**待完成任务**: 把下面全部条目逐行照原样重新录入一遍，图片略去不录。

**练习条目**:
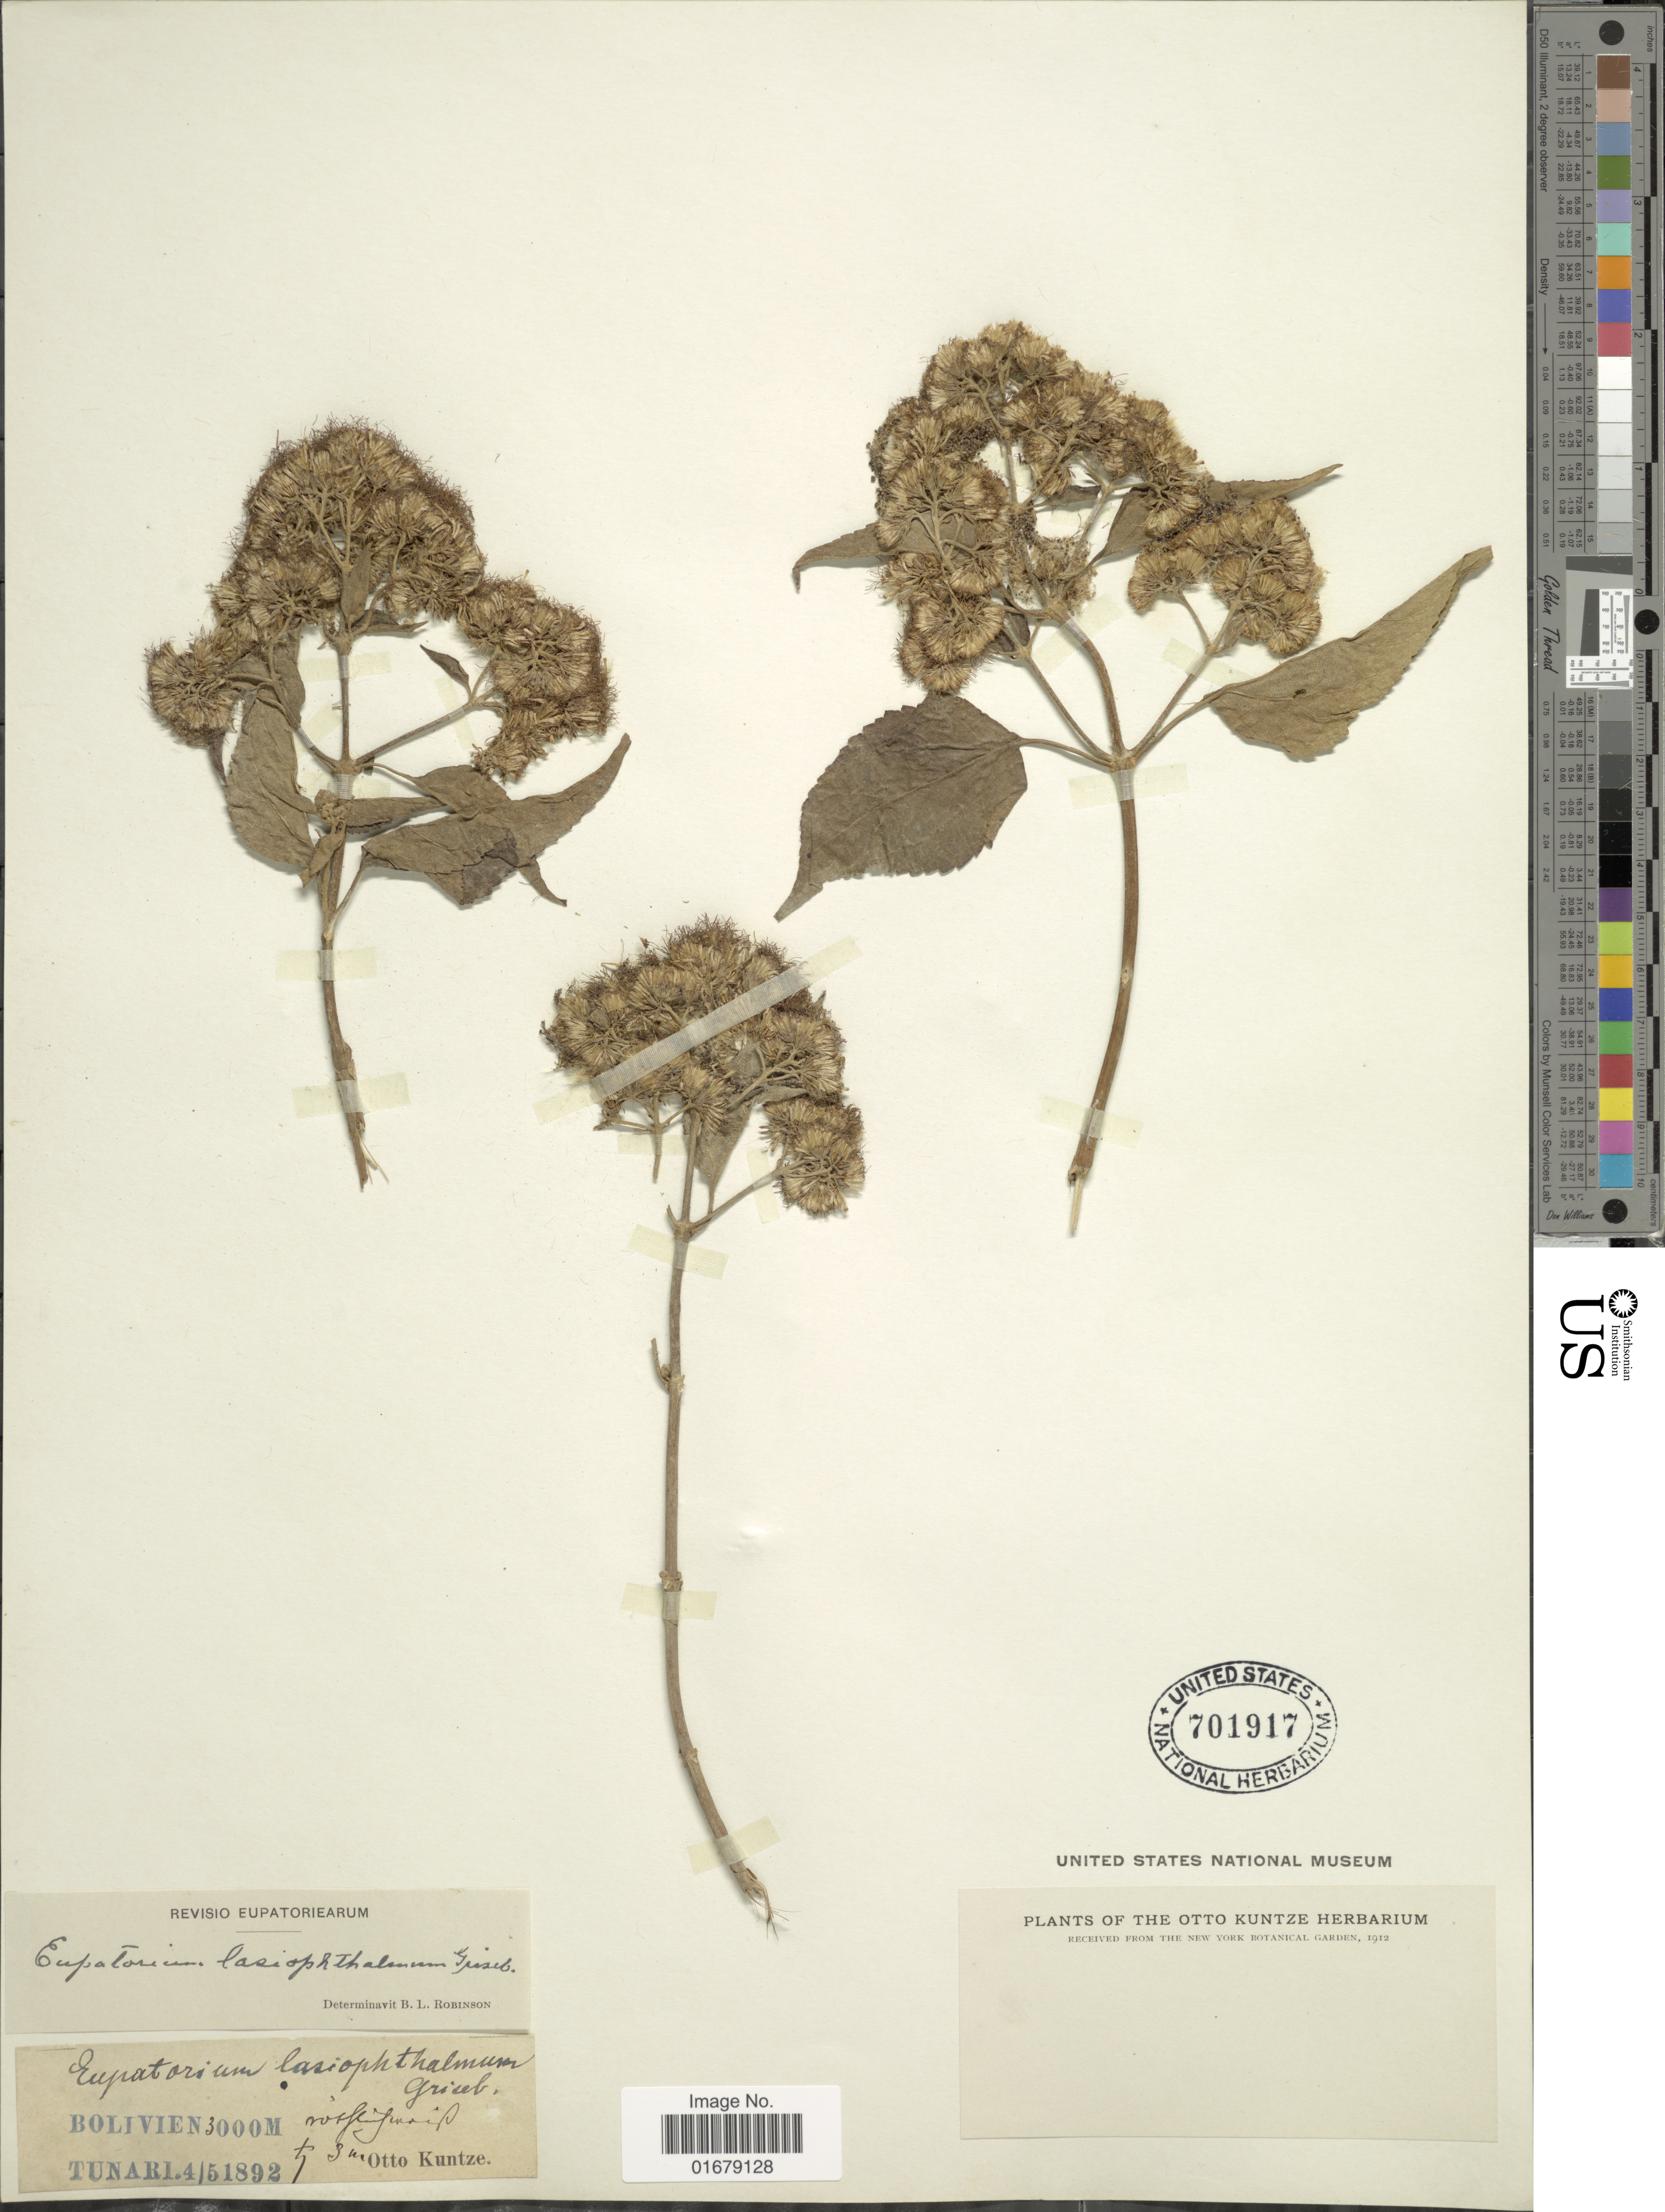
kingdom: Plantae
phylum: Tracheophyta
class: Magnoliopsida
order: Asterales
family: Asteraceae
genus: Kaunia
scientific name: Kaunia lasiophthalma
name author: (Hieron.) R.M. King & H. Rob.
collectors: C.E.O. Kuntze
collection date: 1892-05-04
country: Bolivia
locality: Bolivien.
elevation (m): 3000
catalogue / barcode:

**结果**:
kingdom: Plantae
phylum: Tracheophyta
class: Magnoliopsida
order: Asterales
family: Asteraceae
genus: Kaunia
scientific name: Kaunia lasiophthalma
name author: (Hieron.) R.M. King & H. Rob.
collectors: C.E.O. Kuntze
collection date: 1892-05-04
country: Bolivia
locality: Bolivien.
elevation (m): 3000
catalogue / barcode:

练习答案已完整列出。